Bayang-bayang Getir Pernikahan Anak di Pulau Raman
Faktor ekonomi selama pandemi mendorong orangtua mencari jalan keluar lewat cara instan, menyerahkan anak perempuannya dinikahkan. Pernikahan dini yang dialami anak-anak merupakan bentuk kekerasan yang tak mereka sadari.

Warga membubuhkan tanda tangan saat aksi damai tolak kekerasan seksual pada perempuan di Jalan Darmo, Surabaya, Minggu (9/12/2018). Mereka mendesak untuk segera disahkannya RUU Penghapusan Kekerasan Seksual.
Pandemi menguak pahitnya menghadapi masa depan bagi remaja perempuan di Pulau Raman. Angka pernikahan dini naik tajam. Membawa kerentanan reproduksi dan kesehatan yang mengancam nyawa.
Selama dua tahun pandemi Covid-19, pernikahan di bawah umur naik tajam di Desa Pulau Raman, Kecamatan Muara Bulian, Kabupaten Batanghari, Jambi. Datanya terekam di Pengadilan Negeri Muara Bulian.

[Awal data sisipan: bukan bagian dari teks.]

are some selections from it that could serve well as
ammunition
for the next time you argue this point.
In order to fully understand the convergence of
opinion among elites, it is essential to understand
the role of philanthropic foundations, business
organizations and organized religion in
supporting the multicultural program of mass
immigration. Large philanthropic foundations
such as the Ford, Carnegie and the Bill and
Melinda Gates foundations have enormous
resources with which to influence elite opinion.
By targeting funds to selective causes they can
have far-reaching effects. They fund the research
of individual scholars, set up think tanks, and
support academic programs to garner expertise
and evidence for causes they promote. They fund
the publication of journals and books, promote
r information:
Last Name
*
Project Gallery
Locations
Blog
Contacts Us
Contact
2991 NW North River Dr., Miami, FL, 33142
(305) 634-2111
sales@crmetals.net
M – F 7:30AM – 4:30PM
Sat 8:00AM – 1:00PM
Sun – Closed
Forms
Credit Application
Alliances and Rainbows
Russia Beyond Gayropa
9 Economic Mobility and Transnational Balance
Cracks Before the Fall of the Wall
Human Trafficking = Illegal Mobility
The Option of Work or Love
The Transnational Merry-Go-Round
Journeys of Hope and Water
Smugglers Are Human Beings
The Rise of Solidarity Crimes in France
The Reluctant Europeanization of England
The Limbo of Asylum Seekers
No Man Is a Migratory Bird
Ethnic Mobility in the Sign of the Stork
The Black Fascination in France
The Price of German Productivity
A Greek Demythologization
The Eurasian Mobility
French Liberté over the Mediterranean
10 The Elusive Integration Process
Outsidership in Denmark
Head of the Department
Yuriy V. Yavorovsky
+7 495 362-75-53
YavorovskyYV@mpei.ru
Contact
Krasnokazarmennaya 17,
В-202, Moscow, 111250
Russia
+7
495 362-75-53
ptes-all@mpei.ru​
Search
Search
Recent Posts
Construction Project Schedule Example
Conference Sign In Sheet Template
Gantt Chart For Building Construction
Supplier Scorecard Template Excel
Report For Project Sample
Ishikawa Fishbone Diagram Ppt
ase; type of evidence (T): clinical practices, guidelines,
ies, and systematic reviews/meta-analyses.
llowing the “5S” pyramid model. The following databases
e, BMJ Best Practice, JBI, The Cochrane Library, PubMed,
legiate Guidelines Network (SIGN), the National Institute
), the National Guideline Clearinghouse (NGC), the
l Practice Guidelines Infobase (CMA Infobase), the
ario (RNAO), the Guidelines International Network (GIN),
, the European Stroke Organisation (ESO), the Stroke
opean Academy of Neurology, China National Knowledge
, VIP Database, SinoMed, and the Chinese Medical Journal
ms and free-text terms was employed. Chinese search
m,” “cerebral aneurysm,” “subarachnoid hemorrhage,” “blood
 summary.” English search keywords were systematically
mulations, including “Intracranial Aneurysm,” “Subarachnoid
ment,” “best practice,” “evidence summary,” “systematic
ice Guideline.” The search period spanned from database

Tahun 2020 dan 2021, pemberian dispensasi pernikahan di bawah umur mencapai 68 dan 70 kasus. Angka itu naik hampir tiga kali lipat dibandingkan dengan tahun 2019 yang mencapai 25 kasus dan tahun 2018 sebanyak 14 kasus. Sebagian besar kasus pernikahan dini itu terjadi di Kecamatan Muara Bulian, khususnya di Desa Pulau Raman.
Penggerak perempuan dan juga anggota Badan Permusyawaratan Desa Pulau Raman, Anissa, menceritakan fenomena pernikahan dini di desa itu sangat terkait kondisi desa yang terisolasi, serta taraf ekonomi dan pendudukan yang masih rendah.
”Termasuk kesadaran dan pengetahuan tentang reproduksi kesehatan juga masih lemah,” katanya, Jumat (10/6/2022).
Kondisi ekonomi masyarakat yang terpuruk selama pandemi Covid-19 melanda. Faktor itu mendorong sejumlah orangtua di Pulau Raman mencari jalan keluar lewat cara instan. Menyerahkan anak perempuannya dinikahkan.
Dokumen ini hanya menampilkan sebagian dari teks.